[Problem description]:
Count the lines in the listing below that contain the string "baratos", and reply with only that number.
──────── Source material ────────
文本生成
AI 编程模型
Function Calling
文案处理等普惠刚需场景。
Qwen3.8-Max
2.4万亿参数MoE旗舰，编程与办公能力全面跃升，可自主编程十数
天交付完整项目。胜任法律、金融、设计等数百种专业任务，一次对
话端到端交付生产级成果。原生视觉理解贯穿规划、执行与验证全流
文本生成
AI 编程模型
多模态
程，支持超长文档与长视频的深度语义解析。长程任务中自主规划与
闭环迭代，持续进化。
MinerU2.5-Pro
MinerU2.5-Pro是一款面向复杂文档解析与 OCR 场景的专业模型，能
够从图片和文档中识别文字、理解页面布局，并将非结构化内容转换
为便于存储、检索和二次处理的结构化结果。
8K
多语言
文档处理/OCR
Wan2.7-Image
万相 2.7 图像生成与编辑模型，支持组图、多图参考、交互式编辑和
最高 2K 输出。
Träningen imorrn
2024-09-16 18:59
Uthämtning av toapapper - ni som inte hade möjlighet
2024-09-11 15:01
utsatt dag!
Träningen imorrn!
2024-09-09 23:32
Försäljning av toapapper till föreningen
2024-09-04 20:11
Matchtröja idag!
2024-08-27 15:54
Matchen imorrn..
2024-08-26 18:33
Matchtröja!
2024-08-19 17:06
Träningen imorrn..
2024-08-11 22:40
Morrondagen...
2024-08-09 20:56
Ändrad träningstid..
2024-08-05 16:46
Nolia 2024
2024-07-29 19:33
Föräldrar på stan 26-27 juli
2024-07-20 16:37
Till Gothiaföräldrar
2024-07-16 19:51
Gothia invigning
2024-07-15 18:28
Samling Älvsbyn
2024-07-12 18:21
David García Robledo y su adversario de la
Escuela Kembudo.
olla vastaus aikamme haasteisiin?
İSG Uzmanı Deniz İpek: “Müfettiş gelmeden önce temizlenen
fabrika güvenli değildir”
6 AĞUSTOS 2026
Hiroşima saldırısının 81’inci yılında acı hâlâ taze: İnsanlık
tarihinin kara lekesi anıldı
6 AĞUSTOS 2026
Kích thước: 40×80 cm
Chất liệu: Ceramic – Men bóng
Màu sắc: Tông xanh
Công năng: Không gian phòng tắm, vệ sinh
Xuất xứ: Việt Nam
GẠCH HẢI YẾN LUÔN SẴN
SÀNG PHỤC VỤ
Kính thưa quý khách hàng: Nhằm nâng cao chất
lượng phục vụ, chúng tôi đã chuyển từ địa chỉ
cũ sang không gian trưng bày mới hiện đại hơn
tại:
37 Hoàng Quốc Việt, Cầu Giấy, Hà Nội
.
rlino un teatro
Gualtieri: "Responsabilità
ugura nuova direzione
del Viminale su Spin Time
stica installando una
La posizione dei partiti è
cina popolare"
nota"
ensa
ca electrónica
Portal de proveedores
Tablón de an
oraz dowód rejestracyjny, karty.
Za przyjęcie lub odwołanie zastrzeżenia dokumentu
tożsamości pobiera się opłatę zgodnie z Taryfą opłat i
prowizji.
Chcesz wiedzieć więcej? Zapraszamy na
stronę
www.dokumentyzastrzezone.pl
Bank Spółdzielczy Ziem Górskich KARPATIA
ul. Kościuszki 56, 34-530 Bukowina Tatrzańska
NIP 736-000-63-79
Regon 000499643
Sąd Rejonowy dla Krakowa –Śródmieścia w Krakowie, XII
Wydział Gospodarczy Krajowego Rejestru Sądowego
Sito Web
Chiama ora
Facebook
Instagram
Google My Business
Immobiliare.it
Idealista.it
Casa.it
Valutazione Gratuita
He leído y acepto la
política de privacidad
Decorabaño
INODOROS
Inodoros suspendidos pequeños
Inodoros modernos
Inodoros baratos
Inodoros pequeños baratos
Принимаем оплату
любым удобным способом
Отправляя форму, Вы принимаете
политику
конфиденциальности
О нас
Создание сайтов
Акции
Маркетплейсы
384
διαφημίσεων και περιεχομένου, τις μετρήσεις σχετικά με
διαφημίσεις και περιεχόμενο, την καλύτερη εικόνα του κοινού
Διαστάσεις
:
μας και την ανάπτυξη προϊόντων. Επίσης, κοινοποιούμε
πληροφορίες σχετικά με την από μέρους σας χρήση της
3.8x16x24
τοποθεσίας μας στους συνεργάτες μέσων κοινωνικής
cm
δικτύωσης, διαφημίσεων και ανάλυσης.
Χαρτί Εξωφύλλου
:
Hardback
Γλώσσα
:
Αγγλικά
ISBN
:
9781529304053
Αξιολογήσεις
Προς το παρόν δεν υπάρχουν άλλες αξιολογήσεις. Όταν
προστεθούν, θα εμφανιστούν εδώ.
────────
[Answer to this exercise]:
2